An Artist with a Mission: Amos Paul Kennedy, Jr.


Feb. 1-29, 2004
"Strange Fruit" by Amos Paul Kennedy, Jr. Kohler Art Library

  • The Kohler Art Library features an exhibit of alumni book artist and fine printer, Amos Paul Kennedy, Jr. Kennedy employs historic printing methods through which he expresses his sociopolitical views about topics such as the vulnerability of children, his African heritage and community activism. Kennedy specializes in the old world traditions of creating paper by hand from pulp, typesetting text, using illustrations of African symbolism and covering each book with African mud cloth. Kennedy’s passion for the book arts is evidenced in his cover-to-cover creations of books in a variety of non-traditional forms, such as wearable charm books. Viewing Kennedy’s work is an exercise in consciousness.

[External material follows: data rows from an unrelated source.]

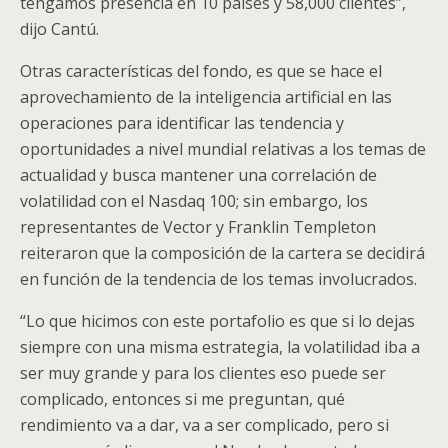
tengamos presencia en 10 países y 58,000 clientes”,
dijo Cantú.
Otras características del fondo, es que se hace el
aprovechamiento de la inteligencia artificial en las
operaciones para identificar las tendencia y
oportunidades a nivel mundial relativas a los temas de
actualidad y busca mantener una correlación de
volatilidad con el Nasdaq 100; sin embargo, los
representantes de Vector y Franklin Templeton
reiteraron que la composición de la cartera se decidirá
en función de la tendencia de los temas involucrados.
“Lo que hicimos con este portafolio es que si lo dejas
siempre con una misma estrategia, la volatilidad iba a
ser muy grande y para los clientes eso puede ser
complicado, entonces si me preguntan, qué
rendimiento va a dar, va a ser complicado, pero si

The Arts and Crafts Movement, Bungalows and Related Topics.


Through the end of March
Steenbock Library, second floor.

  • On display are books and journals from the early 1900s to the present on this popular subject. All the books in the display may be checked out. Journal highlights include volumes of "Keith’s Magazine on Home Building," "House And Garden," "House Beautiful" and Gustav Stickley’s "The Craftsman". Anyone researching mission furniture, Arts and Crafts-era pottery, decorative arts, gardening, home construction, bungalows, and more, will find a wealth of information in these publications. The display is augmented with pottery, bungalow postcards and examples of Arts and Crafts embroidery.

LAYERS OF KNOWLEDGE

April-May, 2004
Special Collections, Memorial Library

  • Layers (especially exposed layers) inform the visual language of discovery in a wide array of subjects. An exhibit in spring 2004, drawing on the resources of the History of Medicine Collections in Middleton Health Sciences Library and Special Collections in Memorial Library, will cut across a variety of fields in exploring the depiction of layers in book illustrations—from the flayed muscles of Renaissance anatomies to the contents of the fossil record, from the cross-sections shown in Hooke's Micrographia through the layers of Repton's landscape designs to the possibilities exposed by Roentgen's rays.